What is being asked
Return only the stretch of the material below that begins with the line containing "potted plant: present [957,523,1020,600]" and ends with the line containing "jar: present [914,554,951,603]", exactly; both of those lines belong to it.

━━ Supplied records

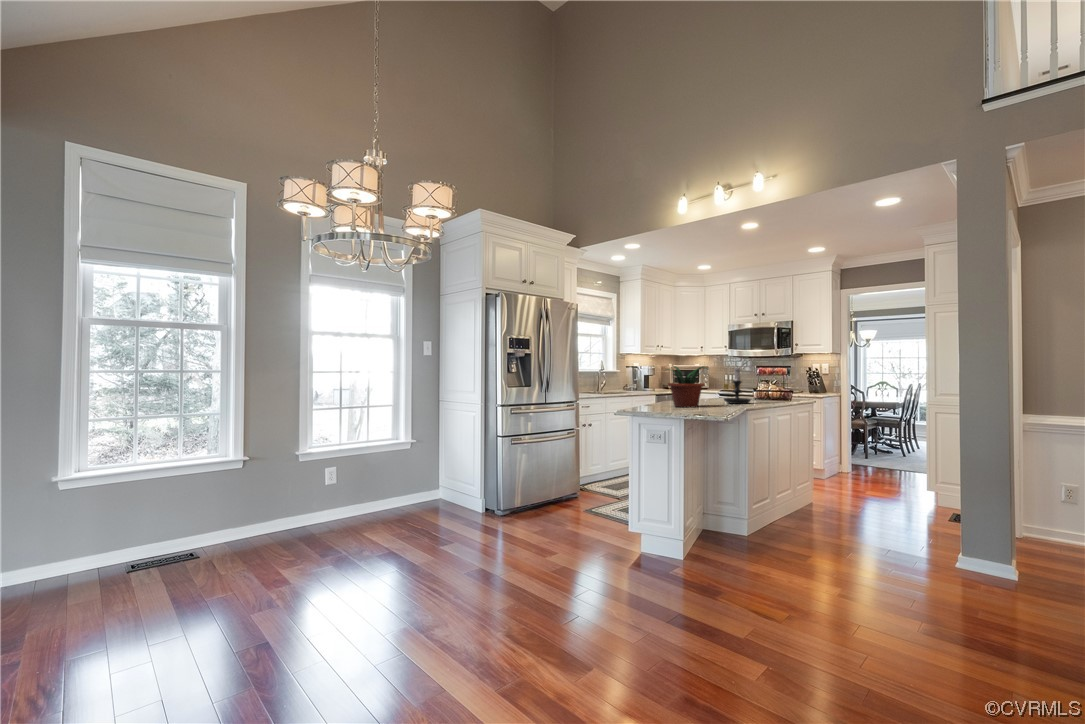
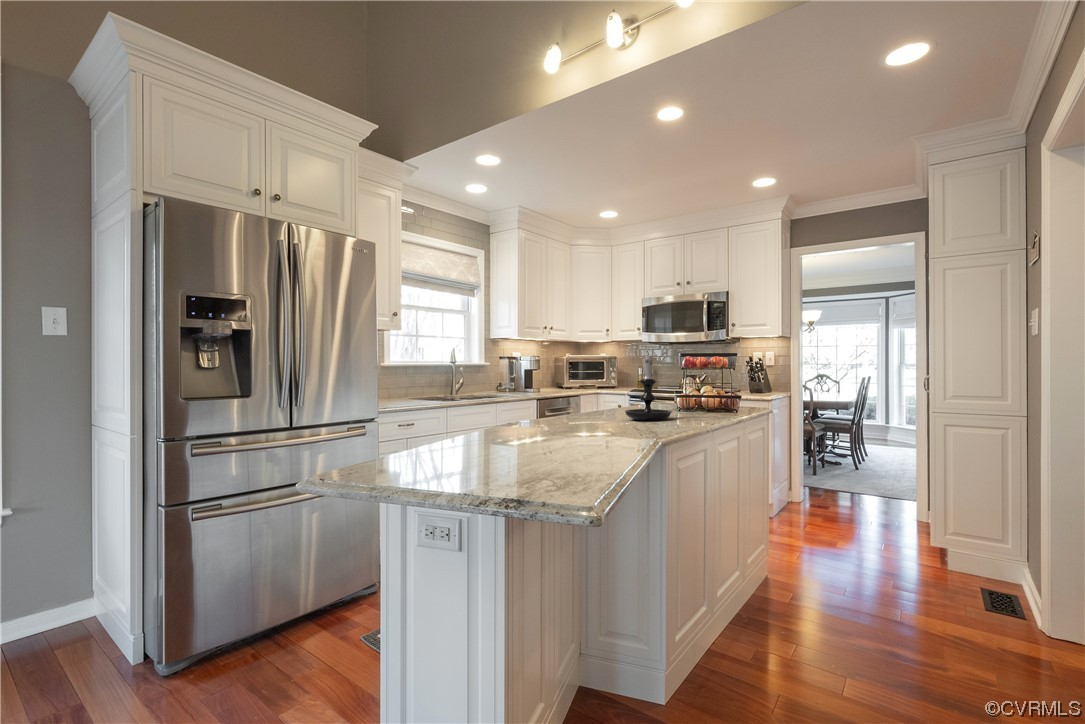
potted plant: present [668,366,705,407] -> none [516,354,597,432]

━━━━
━━ Supplied records

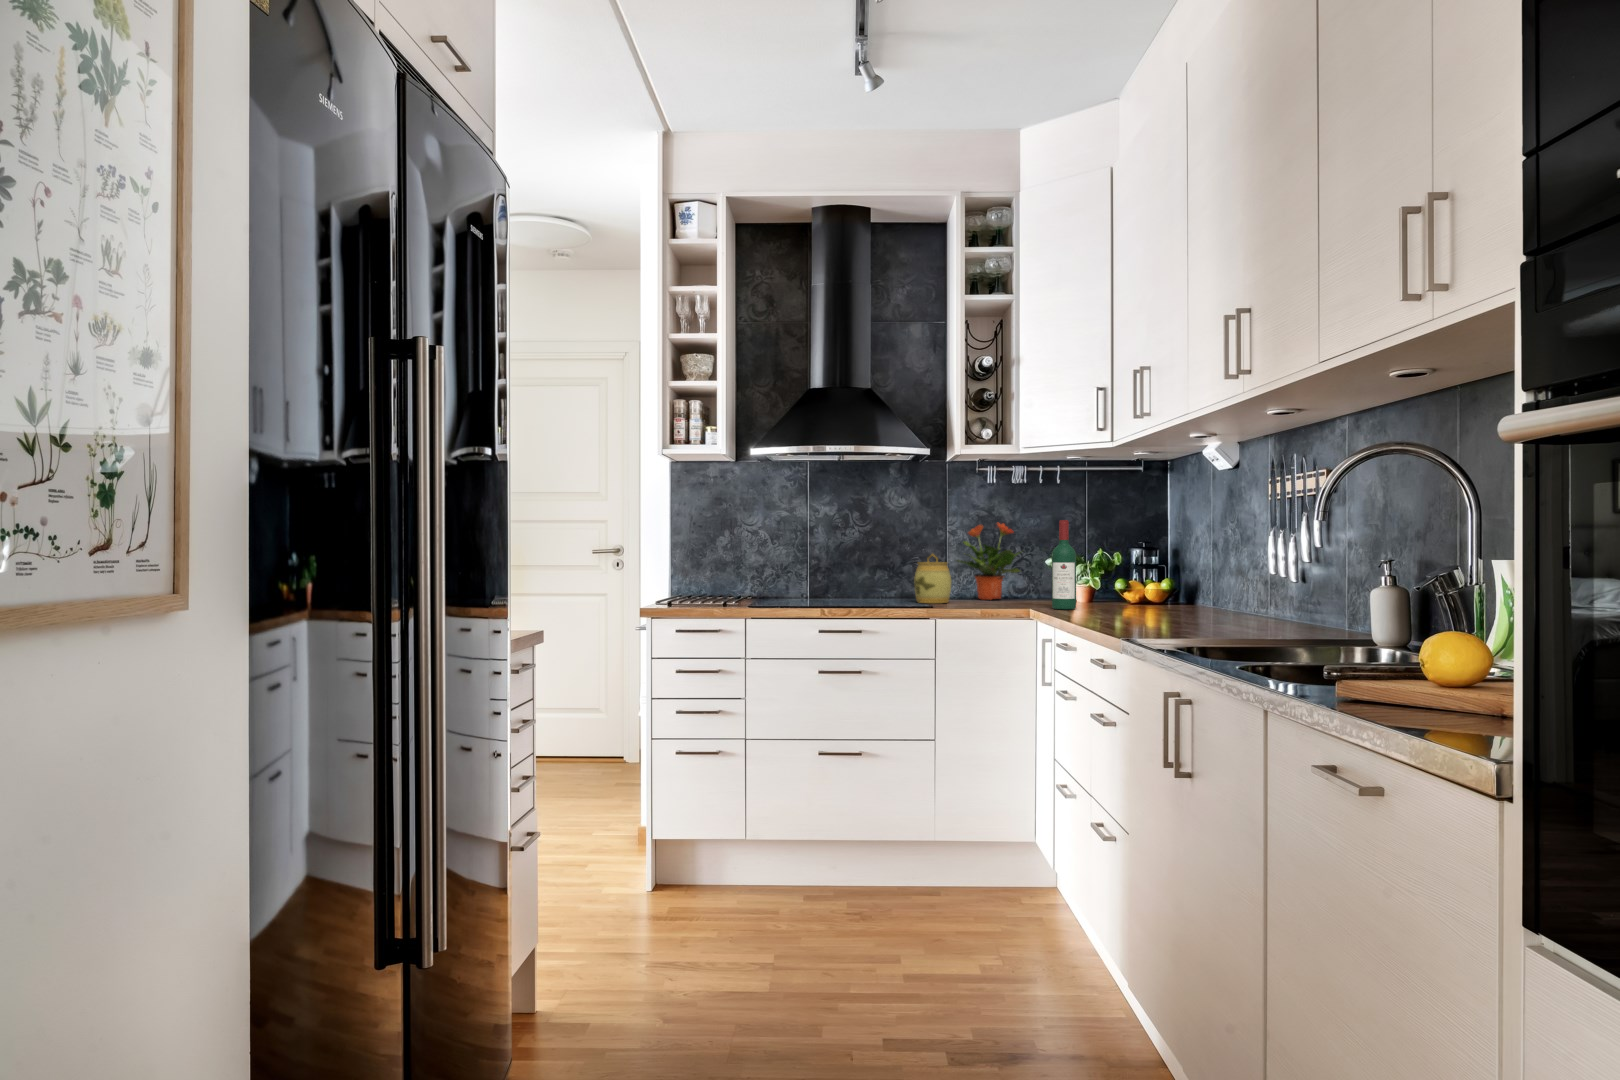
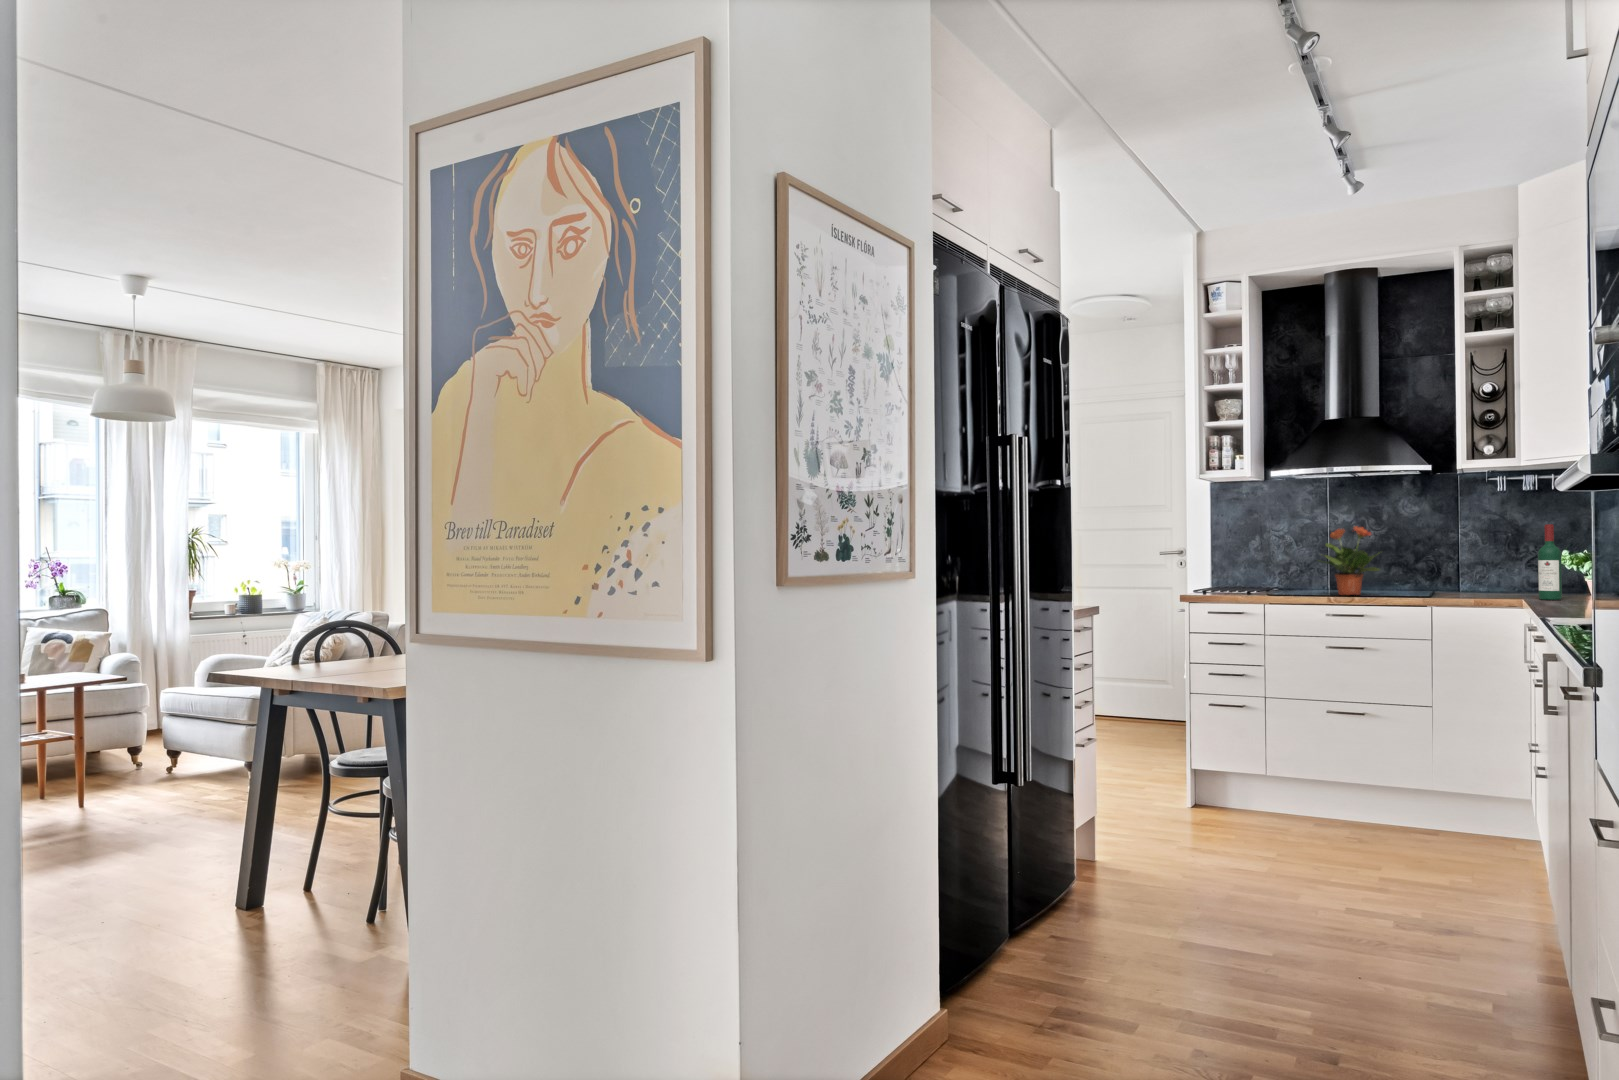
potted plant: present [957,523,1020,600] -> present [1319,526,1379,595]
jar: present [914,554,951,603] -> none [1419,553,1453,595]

━━━━
━━ Supplied records

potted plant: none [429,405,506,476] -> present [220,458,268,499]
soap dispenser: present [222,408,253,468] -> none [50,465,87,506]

━━━━

Expected output
potted plant: present [957,523,1020,600] -> present [1319,526,1379,595]
jar: present [914,554,951,603] -> none [1419,553,1453,595]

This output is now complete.